Currently, only Apple's macOS truly supports ARM-based SoCs well. Both Linux and Windows have poor ARM support. Desktop systems rely on ecosystems; there are likely fewer than 5 million users worldwide willing to tinker with low-level system issues. Even though NVIDIA provides good ecosystem support for Linux through the Orin series, handling deployments and bug fixes still requires extensive Linux development experience.

Furthermore, DIGITS won't ship until at least May, and by this summer, Apple's M5 will arrive. While I am excited about this product, I am skeptical about its market share—especially since it's currently just a "future product."

Reliable sources suggest Apple is already redesigning its SoCs and interconnect capabilities. The path is clear for them. Once again, Project DIGITS isn't bringing any revolutionary "black magic."

Conclusion

The greatest value of the Blackwell architecture announced last year lies in dual-die interconnectivity and GPU-to-GPU scaling. Remove those, and the harsh reality of Moore's Law slowing down becomes apparent. More frighteningly, on a single-chip basis, the pure hardware price-to-performance ratio has not improved.

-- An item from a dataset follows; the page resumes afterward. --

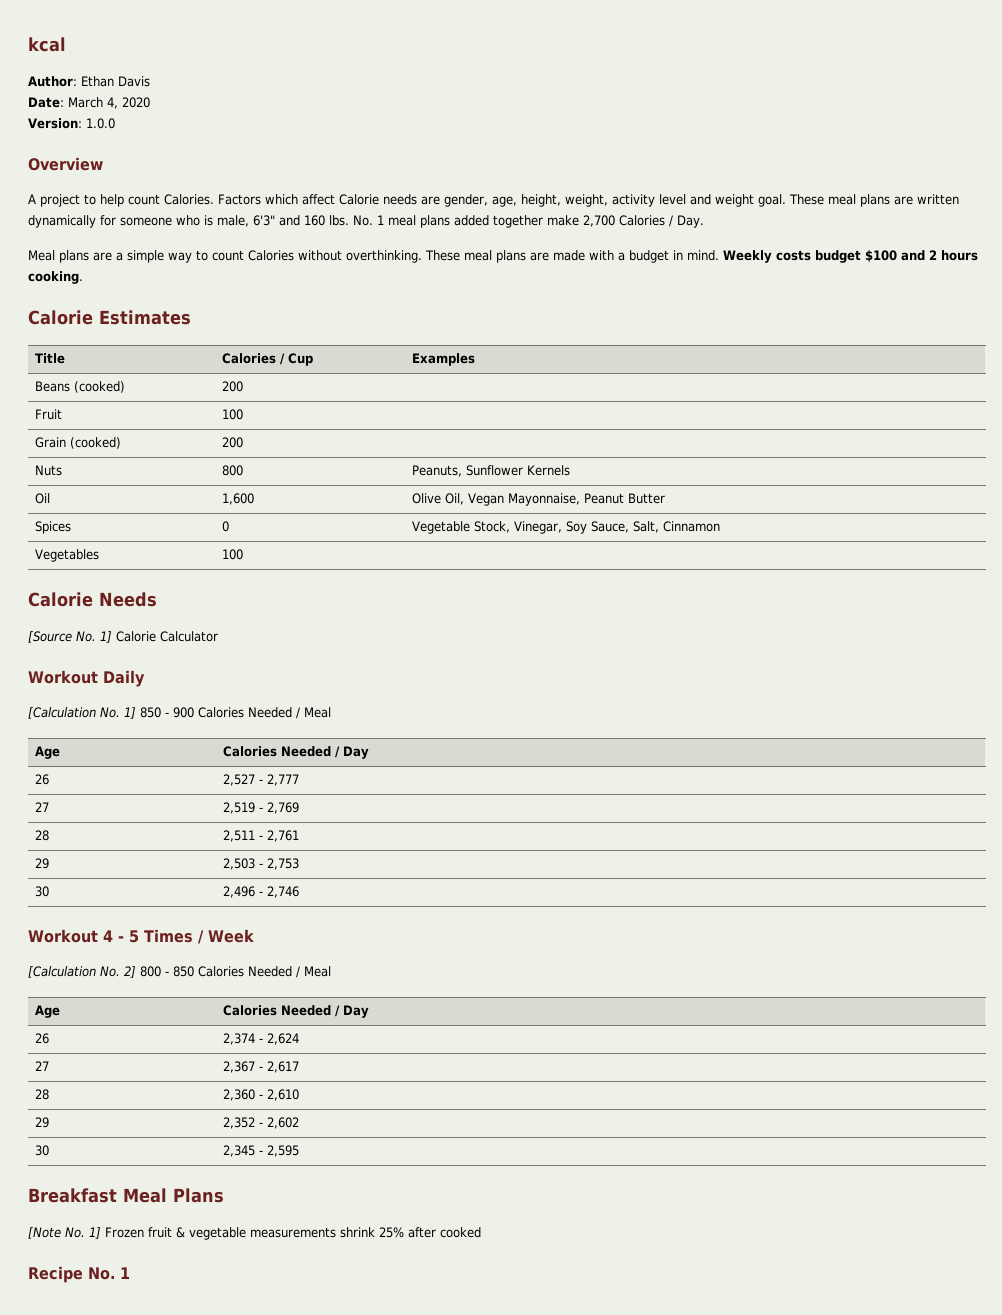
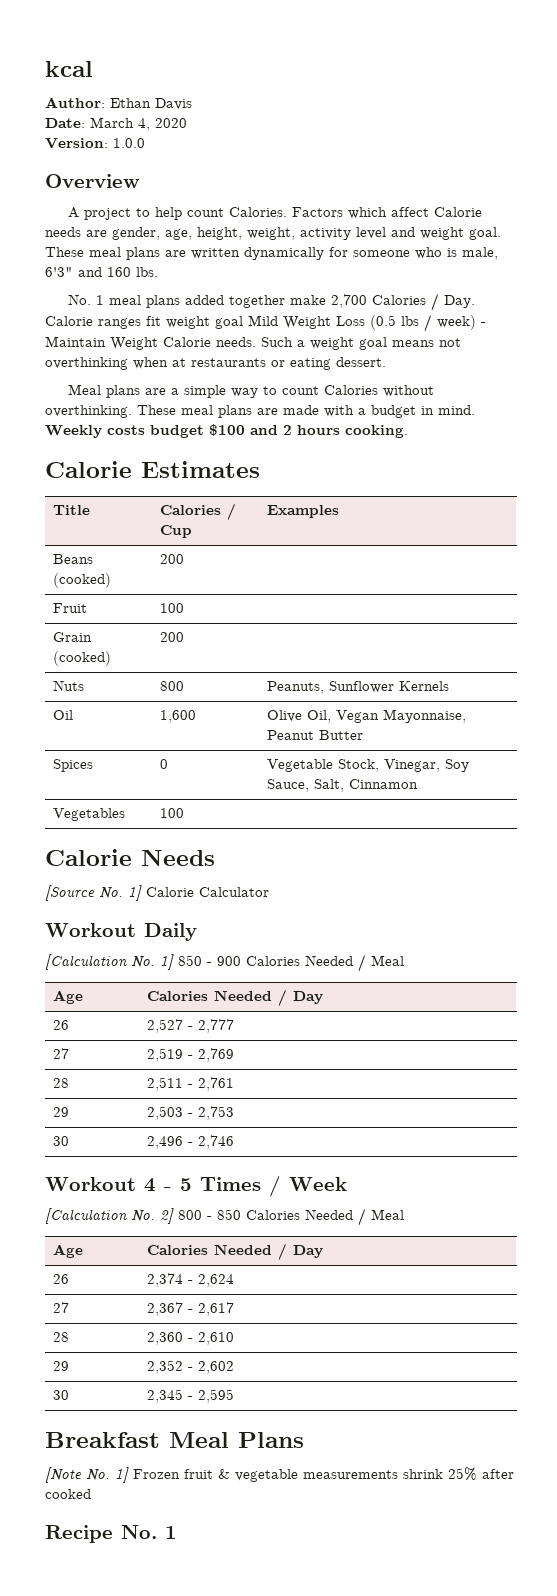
(349, 220) none -> (158, 272) //
(704, 221) none -> [45,314,486,332] [45,336,461,350] [45,357,386,370] Calorie ranges fit weight goal Mild Weight Loss (0.5 lbs / week) - Maintain Weight Calorie needs. Such a weight goal means not overthinking when at restaurants or eating dessert.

Starting in 2025, the two biggest things to watch from NVIDIA are the actual deployment of Blackwell mega-clusters (like the rumored 30,000 or 100,000 card clusters) and the next-generation Rubin architecture. However, as the discussion shifts toward AI application deployment, the constraints of infrastructure and software ecosystems—the "soft power"—will become increasingly visible.